Early and universal marriage was the rule. Here you received the blessings of home in the married life, and the care of offspring. There were thus no defrauded women—called, by a cruel irony, "old maids"; no isolated, mistaken men, cheated out of themselves, and robbed of the best training possible for man. This vital fact was fraught with every good.

On the young birds leaving the parent nest, they only exchanged it for one near at hand—land for the taking; a house to be built, a wife to be got—a share of the stock, some tools and simple furniture, and the outfit was complete. The youngest son remained at home to care for the old father and mother, and to him came the homestead when they were laid away. The conditions were all faithful, home life dear indeed.
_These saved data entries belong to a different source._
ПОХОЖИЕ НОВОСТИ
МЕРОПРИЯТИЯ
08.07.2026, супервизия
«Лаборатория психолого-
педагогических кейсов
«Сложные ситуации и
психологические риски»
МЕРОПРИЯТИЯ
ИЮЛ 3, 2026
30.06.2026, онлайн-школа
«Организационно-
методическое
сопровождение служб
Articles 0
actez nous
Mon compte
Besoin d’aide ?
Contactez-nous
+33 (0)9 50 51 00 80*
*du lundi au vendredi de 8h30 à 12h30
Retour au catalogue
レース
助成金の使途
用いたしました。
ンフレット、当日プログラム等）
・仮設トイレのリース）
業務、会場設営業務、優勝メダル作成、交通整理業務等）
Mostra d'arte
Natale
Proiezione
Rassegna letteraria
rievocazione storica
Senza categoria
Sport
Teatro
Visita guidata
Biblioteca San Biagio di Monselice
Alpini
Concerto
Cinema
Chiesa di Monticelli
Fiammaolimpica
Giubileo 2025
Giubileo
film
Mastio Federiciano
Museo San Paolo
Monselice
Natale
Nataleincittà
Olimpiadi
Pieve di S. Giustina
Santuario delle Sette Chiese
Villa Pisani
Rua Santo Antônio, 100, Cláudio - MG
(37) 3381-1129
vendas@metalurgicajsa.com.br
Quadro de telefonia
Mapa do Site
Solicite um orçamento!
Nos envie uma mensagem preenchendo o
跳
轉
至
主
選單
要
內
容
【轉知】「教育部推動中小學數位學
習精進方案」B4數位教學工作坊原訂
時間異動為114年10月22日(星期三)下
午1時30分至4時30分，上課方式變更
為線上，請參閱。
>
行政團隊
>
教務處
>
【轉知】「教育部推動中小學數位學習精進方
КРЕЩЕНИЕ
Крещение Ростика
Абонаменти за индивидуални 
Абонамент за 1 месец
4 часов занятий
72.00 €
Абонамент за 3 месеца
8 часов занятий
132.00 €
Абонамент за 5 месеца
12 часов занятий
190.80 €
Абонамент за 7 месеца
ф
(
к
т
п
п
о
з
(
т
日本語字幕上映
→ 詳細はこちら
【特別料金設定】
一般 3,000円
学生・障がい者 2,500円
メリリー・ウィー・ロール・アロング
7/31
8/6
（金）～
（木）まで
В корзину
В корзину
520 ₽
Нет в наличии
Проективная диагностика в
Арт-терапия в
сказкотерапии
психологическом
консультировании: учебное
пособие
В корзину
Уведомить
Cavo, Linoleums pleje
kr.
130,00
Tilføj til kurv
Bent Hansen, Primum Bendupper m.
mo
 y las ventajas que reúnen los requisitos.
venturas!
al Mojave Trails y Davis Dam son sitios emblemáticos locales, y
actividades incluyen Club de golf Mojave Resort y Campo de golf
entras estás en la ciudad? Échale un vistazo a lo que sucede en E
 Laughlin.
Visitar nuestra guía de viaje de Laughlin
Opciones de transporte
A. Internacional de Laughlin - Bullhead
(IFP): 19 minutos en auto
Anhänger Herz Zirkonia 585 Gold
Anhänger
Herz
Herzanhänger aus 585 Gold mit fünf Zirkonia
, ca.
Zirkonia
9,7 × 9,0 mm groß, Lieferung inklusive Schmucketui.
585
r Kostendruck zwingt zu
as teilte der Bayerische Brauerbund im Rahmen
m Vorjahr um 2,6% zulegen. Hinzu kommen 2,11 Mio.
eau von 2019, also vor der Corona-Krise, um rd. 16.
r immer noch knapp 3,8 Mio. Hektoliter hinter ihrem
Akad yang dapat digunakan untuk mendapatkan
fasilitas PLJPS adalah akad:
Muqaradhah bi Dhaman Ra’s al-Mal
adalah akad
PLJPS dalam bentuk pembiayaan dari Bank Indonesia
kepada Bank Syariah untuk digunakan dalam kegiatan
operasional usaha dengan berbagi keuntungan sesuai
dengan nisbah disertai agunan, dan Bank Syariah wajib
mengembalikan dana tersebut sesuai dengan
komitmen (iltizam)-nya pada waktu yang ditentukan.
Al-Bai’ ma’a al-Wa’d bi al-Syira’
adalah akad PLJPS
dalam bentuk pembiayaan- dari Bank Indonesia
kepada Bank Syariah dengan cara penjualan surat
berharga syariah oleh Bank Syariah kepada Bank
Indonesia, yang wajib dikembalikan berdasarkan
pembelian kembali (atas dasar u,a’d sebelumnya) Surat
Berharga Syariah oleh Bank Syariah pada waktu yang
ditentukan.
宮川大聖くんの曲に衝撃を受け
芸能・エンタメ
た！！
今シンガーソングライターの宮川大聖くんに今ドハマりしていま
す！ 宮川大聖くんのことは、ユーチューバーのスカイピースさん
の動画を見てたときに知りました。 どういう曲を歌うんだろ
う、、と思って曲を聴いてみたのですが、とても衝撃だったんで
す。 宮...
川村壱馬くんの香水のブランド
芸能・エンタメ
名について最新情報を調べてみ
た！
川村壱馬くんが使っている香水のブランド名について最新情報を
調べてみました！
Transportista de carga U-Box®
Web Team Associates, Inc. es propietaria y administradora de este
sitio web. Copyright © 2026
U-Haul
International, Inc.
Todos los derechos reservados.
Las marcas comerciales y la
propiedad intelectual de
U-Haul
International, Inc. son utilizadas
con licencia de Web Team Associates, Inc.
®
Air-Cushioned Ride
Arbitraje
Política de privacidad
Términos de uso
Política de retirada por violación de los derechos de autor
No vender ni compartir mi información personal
To the Hunters accepting their fall in the chase no wilder thought could scarce be broached than that of solicitude as to the future of their young. Boys who sat a horse almost as soon as they could walk, whose earliest plaything was a bow and arrows; girls as apt in other ways, happy; sustained in their environment with a faith truly simple and reverent.

With so large an infusion of Norse blood and certain traditions anent "usquebae" and "barley bree" it would—with so large a liberty—be naturally expected, a liberal proportion of drouthy souls, but with an abundance of what cheers and distinctly inebriates in their midst they were a temperate people in its best sense, with no tippling houses to daily tempt them astray their supplies of spirits were nearly always for festive occasions. "Regales" after a voyage or weddings that lasted for days, and these at times under such guard as may be imagined from the presence of a custodian of the bottle, who exercised with what skill he might his certainly arduous task of determining instantly when hilarity grew into excess.

This novel feature applies, however, almost entirely to the English-speaking part of the people. The Gallic and Indian blood of the Hunters disdained such poor toying with a single cherry and drank and danced and drank and danced again with an abandon, an ardor and full surrender to the hour characteristic alike of the strength of the heads, the lightness of their heels and the contempt of any restraint whatever.